Tropical animal health and production 2007 v.39 no.7 pp. 533-542
African swine fever, boars, developing countries, farms, financial economics, gilts, gross domestic product, growers, mortality, piglets, sows, weanlings, Nigeria
The mortality losses of pigs of various age groups affected by the 2001 African swine fever outbreak in Ibadan Nigeria were analyzed and evaluated. Thirty one thousand nine hundred and sixteen (31,916) pigs on three hundred and six (306) farms reported by the Pig Farmers Association of Nigeria and the State Ministry of Agriculture and Natural Resources were involved.
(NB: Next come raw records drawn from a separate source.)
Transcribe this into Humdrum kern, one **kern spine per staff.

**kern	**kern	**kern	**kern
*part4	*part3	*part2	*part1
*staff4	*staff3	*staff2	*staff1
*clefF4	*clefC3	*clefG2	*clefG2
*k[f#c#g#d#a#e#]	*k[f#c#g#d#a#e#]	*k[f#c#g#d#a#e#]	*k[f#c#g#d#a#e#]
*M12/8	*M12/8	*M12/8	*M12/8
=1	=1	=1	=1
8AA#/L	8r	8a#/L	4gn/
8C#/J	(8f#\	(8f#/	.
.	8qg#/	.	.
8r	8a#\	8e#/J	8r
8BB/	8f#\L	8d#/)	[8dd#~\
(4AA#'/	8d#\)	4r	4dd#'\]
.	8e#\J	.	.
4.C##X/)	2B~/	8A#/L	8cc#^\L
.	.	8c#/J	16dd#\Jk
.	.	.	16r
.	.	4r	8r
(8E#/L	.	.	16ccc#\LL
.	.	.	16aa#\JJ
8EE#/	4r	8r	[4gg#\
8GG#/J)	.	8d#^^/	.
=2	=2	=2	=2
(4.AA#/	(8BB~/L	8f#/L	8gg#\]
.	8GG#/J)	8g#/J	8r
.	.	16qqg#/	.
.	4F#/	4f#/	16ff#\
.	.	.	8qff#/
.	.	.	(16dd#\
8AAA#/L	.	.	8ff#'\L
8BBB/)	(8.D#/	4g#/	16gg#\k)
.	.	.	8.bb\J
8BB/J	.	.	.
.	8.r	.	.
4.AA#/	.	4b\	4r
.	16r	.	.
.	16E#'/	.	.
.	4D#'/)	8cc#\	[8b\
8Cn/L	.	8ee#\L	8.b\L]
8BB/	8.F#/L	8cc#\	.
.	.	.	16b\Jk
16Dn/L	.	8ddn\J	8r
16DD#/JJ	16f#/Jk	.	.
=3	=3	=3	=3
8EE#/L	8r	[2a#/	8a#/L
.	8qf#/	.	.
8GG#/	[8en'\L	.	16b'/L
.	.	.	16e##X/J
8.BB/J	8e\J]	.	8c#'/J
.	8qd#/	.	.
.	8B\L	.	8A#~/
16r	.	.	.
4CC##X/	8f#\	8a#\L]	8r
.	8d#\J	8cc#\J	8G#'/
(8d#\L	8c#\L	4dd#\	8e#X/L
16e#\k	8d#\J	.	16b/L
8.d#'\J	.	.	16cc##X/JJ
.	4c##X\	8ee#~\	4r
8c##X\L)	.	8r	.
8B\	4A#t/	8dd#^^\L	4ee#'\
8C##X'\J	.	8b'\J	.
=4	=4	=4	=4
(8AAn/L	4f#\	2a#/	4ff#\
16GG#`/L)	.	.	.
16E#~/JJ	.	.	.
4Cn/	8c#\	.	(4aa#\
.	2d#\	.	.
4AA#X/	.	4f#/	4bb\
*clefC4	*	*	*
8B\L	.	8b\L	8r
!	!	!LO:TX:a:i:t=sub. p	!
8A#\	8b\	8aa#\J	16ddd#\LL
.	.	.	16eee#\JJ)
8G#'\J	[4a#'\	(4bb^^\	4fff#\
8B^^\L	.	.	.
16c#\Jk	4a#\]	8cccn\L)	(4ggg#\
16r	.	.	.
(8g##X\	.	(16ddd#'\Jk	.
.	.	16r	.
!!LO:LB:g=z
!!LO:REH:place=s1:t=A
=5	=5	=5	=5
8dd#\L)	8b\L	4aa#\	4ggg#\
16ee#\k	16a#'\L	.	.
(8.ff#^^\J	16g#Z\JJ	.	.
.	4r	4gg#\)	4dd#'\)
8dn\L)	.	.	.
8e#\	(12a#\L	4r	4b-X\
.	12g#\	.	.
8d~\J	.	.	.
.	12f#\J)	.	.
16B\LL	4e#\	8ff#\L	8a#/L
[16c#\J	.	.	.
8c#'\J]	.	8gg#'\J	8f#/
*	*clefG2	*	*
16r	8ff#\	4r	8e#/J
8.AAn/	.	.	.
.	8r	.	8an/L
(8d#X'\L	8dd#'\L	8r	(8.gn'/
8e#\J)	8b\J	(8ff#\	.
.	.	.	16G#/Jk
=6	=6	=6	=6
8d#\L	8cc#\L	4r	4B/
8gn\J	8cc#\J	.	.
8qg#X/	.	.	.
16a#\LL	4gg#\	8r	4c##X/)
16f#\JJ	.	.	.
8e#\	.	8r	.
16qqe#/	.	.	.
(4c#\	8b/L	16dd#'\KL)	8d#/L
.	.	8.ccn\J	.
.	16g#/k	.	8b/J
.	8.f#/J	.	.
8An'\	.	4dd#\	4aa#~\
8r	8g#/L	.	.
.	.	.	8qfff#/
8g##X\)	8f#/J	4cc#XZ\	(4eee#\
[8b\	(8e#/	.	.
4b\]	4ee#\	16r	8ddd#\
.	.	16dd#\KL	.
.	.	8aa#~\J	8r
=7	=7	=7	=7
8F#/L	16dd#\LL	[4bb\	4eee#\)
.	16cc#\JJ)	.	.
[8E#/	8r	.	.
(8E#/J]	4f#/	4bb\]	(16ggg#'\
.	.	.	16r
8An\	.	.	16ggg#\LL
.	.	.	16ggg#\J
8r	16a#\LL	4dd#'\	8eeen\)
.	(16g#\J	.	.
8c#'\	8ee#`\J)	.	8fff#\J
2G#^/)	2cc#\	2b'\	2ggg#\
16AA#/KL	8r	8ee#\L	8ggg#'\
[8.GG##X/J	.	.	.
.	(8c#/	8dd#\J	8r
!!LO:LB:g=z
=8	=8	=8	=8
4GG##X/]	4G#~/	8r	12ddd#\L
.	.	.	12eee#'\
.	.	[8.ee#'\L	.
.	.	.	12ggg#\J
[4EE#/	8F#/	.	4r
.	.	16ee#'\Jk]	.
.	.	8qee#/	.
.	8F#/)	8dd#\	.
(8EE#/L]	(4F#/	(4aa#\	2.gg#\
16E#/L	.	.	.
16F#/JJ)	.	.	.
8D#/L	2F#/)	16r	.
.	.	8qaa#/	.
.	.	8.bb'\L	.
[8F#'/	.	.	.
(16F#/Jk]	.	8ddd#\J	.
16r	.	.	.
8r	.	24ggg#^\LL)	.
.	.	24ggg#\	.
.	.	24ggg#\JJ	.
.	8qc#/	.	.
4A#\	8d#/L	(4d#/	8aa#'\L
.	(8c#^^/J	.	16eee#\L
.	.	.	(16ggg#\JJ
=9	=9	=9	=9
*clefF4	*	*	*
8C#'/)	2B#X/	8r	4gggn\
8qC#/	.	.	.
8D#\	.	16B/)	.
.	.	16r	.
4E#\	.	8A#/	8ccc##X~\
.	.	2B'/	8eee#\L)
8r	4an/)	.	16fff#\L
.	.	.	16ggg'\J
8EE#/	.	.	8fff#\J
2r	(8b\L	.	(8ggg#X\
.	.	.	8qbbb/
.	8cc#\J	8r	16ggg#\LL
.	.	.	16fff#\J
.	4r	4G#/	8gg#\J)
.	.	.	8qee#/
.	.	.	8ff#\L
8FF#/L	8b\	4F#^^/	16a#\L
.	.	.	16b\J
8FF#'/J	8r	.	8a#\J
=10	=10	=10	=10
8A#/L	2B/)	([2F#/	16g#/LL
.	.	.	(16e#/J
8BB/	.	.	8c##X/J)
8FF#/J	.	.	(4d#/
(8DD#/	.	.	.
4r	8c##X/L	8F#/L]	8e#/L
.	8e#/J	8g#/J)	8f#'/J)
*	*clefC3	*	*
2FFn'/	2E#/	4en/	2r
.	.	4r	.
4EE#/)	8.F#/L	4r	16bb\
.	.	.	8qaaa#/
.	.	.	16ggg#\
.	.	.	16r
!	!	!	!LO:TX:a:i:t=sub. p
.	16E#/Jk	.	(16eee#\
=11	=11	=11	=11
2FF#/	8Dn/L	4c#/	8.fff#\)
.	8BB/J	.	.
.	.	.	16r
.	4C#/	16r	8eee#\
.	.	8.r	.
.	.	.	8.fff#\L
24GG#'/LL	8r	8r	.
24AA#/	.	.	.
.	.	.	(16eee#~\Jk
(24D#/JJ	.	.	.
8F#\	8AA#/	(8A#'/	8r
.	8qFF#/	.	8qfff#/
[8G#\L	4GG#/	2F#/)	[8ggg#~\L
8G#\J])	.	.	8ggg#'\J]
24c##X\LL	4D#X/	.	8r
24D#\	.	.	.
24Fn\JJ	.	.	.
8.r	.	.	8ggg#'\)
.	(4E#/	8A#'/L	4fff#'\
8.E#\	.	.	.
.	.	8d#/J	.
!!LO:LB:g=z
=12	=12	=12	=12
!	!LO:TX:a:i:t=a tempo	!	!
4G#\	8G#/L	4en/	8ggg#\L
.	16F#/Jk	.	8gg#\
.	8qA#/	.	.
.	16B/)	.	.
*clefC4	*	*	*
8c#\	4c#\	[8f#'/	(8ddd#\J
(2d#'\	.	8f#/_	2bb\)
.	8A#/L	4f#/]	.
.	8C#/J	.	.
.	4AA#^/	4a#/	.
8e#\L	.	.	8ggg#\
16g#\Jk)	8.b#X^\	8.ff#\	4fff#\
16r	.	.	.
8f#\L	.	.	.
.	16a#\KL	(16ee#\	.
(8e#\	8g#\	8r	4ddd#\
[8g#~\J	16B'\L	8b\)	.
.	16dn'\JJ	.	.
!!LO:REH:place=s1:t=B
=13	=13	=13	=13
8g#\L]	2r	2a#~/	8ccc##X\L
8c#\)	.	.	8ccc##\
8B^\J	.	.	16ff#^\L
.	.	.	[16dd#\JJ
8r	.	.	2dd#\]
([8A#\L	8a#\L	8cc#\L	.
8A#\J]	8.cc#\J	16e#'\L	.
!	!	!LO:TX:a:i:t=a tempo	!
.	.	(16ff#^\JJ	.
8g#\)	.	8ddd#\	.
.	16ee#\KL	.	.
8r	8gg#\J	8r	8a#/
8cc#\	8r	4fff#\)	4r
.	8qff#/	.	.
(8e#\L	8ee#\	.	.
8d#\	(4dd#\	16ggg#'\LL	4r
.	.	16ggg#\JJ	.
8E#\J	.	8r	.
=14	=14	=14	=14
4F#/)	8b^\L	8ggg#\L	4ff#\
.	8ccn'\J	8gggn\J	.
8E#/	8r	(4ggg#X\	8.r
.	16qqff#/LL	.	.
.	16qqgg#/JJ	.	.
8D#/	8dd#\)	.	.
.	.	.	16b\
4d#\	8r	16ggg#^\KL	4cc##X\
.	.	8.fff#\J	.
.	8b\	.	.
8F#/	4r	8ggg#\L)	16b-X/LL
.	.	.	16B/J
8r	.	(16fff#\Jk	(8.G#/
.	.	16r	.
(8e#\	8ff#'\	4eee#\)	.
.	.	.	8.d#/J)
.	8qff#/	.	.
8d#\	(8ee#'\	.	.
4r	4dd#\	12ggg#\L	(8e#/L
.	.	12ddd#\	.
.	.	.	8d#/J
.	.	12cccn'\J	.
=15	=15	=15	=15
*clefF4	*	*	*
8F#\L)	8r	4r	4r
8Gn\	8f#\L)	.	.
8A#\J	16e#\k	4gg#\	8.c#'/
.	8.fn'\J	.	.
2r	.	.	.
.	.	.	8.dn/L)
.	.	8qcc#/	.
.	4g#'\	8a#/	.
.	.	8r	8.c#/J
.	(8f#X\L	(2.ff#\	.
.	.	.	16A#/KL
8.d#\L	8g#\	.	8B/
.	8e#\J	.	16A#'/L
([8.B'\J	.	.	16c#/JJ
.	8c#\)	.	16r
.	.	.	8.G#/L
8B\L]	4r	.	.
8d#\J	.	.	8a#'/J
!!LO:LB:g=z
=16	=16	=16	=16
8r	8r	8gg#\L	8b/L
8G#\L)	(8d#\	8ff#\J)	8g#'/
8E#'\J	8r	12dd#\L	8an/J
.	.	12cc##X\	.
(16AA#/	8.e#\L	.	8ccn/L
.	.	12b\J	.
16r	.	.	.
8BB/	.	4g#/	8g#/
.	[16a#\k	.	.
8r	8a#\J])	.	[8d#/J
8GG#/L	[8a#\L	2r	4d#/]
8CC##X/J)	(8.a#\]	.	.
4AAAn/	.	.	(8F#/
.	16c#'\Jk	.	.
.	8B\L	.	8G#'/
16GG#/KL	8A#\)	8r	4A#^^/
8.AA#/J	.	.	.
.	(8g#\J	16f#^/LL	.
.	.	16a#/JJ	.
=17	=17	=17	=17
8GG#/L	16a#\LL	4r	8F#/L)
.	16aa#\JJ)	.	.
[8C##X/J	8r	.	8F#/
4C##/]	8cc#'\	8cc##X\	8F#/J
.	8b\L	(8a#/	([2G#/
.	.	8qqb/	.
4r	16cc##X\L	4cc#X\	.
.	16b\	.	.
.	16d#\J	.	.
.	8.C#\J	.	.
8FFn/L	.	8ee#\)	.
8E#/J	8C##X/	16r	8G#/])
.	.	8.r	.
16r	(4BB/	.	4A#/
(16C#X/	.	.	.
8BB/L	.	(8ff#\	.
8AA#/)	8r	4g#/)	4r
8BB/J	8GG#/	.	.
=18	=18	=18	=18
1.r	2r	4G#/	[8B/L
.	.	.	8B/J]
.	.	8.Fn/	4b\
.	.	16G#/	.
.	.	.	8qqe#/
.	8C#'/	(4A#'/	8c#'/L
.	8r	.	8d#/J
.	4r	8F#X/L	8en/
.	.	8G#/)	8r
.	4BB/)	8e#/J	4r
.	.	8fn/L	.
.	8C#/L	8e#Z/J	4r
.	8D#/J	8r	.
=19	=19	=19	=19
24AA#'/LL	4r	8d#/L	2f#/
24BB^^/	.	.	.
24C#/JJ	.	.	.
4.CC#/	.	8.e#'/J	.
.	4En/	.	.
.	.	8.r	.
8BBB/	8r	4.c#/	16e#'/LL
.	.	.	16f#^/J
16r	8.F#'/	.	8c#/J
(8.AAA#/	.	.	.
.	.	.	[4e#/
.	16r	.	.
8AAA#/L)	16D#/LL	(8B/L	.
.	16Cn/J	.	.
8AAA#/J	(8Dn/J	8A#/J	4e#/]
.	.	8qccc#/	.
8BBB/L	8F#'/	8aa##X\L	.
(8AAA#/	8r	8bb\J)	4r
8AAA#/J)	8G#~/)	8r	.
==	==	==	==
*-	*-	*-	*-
Gross mortality was ninety one percent (91%), while age group mortality ranged from 75.9% (growers), 83.1% (weaners), 91.2% (finishers) and 99.8% (piglets); to 100.0% in gilts, sow and boars. Losses were estimated to worth nine hundred and forty one thousand, four hundred and ninety one dollars, sixty seven cents (US $941,491.67). Highest financial loss was from sows (29.5% of total loss), followed by gilts (16.6%), finishers (15.2%), weaners (10.7%), boars (10.6%), growers (10.6%) and piglets (8.2%). Average mortality loss per farm of $3076.77 was of great financial and socioeconomic consequences for a developing country like Nigeria with a low Gross Domestic Product figures. In conclusion, the need to immediately revisit and take recommended actions on the 1998 Report of the FAO Consultancy Mission to Nigeria on Control and Eradication of an Outbreak of African swine fever in Western Nigeria is stressed.